(TASK TO COMPLETE) Repeat the article on SGLT2 inhibitors and hormone therapy failure in prostate cancer word for word, from its headline to its final sentence.

(PAGE EXTRACT)
━━━━━━━━━━━━━━━━━━━━

SGLT2i may delay hormone therapy failure in prostate cancer

Intention-to-treat (ITT) SGLT2 inhibitor (SGLTi) use was associated with reduced risk of androgen deprivation therapy (ADT) and androgen receptor pathway inhibitor (APRI) failure, according to findings of a population-based study in Hong Kong.

ADT and ARPI are essential prostate cancer treatments that suppress androgen-driven tumour growth. However, 45–75 percent of patients develop drug resistance within 24 months. [Sci Rep 2025;doi:10.1038/s41598-025-93136-9] At the same time, more than half of patients receiving long-term ADT develop metabolic syndrome with symptoms like hyperglycaemia and obesity, contributing to elevated risks of diabetes and cardiovascular disease, which in turn may be treated with SGLT2i. [J Clin Oncol 2006;24:3979-3983]

Emerging clinical and in vitro evidence suggests that SGLT2i may confer anticancer benefits beyond their cardio-renal-metabolic effects, including an association with prostate-specific antigen responses and inhibition of prostate cancer cell proliferation. [Biomedicines 2023;11:1867; Prostate 2025;85:391-394; CommunBiol 2023;6:919] “This evidence raises the possibility of repurposing SGLT2i as adjunctive agents in prostate cancer management,” hypothesized the researchers from the University of Hong Kong. [JAMA Oncol 2026;doi:10.1001/jamaoncol.2025.5869]

The study used a sequential target trial emulation (TTE) design to evaluate the impact of SGLT2i among patients with prostate cancer receiving hormone therapy. Eligible patients were 14,223 men diagnosed with prostate cancer in Hong Kong between January 1993 and April 2025 who received ADT (leuprorelin, goserelin, triptorelin, degarelix) with or without combined androgen blockade (CAB; flutamide, bicalutamide). Patients who were given ARPI (abiraterone, enzalutamide, darolutamide, apalutamide) upfront (ie, within 1 month after ADT/CAB initiation) were excluded.

━━━━━━━━━━━━━━━━━━━━

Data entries
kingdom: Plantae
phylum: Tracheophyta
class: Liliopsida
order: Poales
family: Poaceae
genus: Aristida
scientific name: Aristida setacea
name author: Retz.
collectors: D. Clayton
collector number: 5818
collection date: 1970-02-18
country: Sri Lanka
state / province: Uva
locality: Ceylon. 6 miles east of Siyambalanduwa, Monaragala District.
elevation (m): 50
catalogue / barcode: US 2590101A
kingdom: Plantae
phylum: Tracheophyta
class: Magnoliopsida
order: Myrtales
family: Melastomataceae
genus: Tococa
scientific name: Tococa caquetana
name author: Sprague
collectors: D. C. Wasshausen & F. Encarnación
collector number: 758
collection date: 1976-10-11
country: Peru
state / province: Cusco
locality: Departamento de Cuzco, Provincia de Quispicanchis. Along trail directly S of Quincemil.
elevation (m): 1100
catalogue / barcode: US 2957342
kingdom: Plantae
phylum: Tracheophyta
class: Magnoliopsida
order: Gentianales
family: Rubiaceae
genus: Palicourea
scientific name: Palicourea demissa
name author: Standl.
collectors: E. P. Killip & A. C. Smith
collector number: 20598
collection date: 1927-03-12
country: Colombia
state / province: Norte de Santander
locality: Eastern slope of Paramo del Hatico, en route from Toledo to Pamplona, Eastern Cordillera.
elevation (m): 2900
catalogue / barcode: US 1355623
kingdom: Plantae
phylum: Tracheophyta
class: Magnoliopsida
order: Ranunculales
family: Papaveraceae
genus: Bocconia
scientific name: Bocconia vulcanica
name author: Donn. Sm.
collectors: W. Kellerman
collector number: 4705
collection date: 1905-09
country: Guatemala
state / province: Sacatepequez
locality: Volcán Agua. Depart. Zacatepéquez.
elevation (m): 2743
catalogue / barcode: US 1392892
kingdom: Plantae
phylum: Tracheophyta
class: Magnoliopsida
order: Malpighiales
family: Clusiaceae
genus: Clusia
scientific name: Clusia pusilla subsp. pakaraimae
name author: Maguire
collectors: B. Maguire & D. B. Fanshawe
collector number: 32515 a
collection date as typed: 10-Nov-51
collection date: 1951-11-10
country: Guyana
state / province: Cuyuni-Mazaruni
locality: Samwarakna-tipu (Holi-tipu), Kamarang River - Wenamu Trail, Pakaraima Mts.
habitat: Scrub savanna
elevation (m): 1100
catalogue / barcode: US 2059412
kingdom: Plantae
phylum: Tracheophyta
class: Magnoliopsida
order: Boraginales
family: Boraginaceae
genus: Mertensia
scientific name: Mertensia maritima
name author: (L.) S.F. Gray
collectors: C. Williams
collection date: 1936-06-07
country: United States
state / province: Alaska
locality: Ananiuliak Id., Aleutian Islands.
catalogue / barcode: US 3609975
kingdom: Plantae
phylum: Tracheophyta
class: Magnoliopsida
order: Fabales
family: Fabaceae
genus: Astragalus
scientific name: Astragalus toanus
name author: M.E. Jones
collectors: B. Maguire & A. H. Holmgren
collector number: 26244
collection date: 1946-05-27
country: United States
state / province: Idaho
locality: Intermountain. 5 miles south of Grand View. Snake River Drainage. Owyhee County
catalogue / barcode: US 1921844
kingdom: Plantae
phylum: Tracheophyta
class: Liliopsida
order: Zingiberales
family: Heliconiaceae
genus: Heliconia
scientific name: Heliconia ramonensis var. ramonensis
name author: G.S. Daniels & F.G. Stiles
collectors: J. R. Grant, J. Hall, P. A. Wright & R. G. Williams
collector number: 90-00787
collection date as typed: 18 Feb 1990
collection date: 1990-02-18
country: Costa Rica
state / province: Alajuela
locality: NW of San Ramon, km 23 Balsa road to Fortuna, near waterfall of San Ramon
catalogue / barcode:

━━━━━━━━━━━━━━━━━━━━

(SOLUTION FOR THIS EXERCISE)
SGLT2i may delay hormone therapy failure in prostate cancer

Intention-to-treat (ITT) SGLT2 inhibitor (SGLTi) use was associated with reduced risk of androgen deprivation therapy (ADT) and androgen receptor pathway inhibitor (APRI) failure, according to findings of a population-based study in Hong Kong.

ADT and ARPI are essential prostate cancer treatments that suppress androgen-driven tumour growth. However, 45–75 percent of patients develop drug resistance within 24 months. [Sci Rep 2025;doi:10.1038/s41598-025-93136-9] At the same time, more than half of patients receiving long-term ADT develop metabolic syndrome with symptoms like hyperglycaemia and obesity, contributing to elevated risks of diabetes and cardiovascular disease, which in turn may be treated with SGLT2i. [J Clin Oncol 2006;24:3979-3983]

Emerging clinical and in vitro evidence suggests that SGLT2i may confer anticancer benefits beyond their cardio-renal-metabolic effects, including an association with prostate-specific antigen responses and inhibition of prostate cancer cell proliferation. [Biomedicines 2023;11:1867; Prostate 2025;85:391-394; CommunBiol 2023;6:919] “This evidence raises the possibility of repurposing SGLT2i as adjunctive agents in prostate cancer management,” hypothesized the researchers from the University of Hong Kong. [JAMA Oncol 2026;doi:10.1001/jamaoncol.2025.5869]

The study used a sequential target trial emulation (TTE) design to evaluate the impact of SGLT2i among patients with prostate cancer receiving hormone therapy. Eligible patients were 14,223 men diagnosed with prostate cancer in Hong Kong between January 1993 and April 2025 who received ADT (leuprorelin, goserelin, triptorelin, degarelix) with or without combined androgen blockade (CAB; flutamide, bicalutamide). Patients who were given ARPI (abiraterone, enzalutamide, darolutamide, apalutamide) upfront (ie, within 1 month after ADT/CAB initiation) were excluded.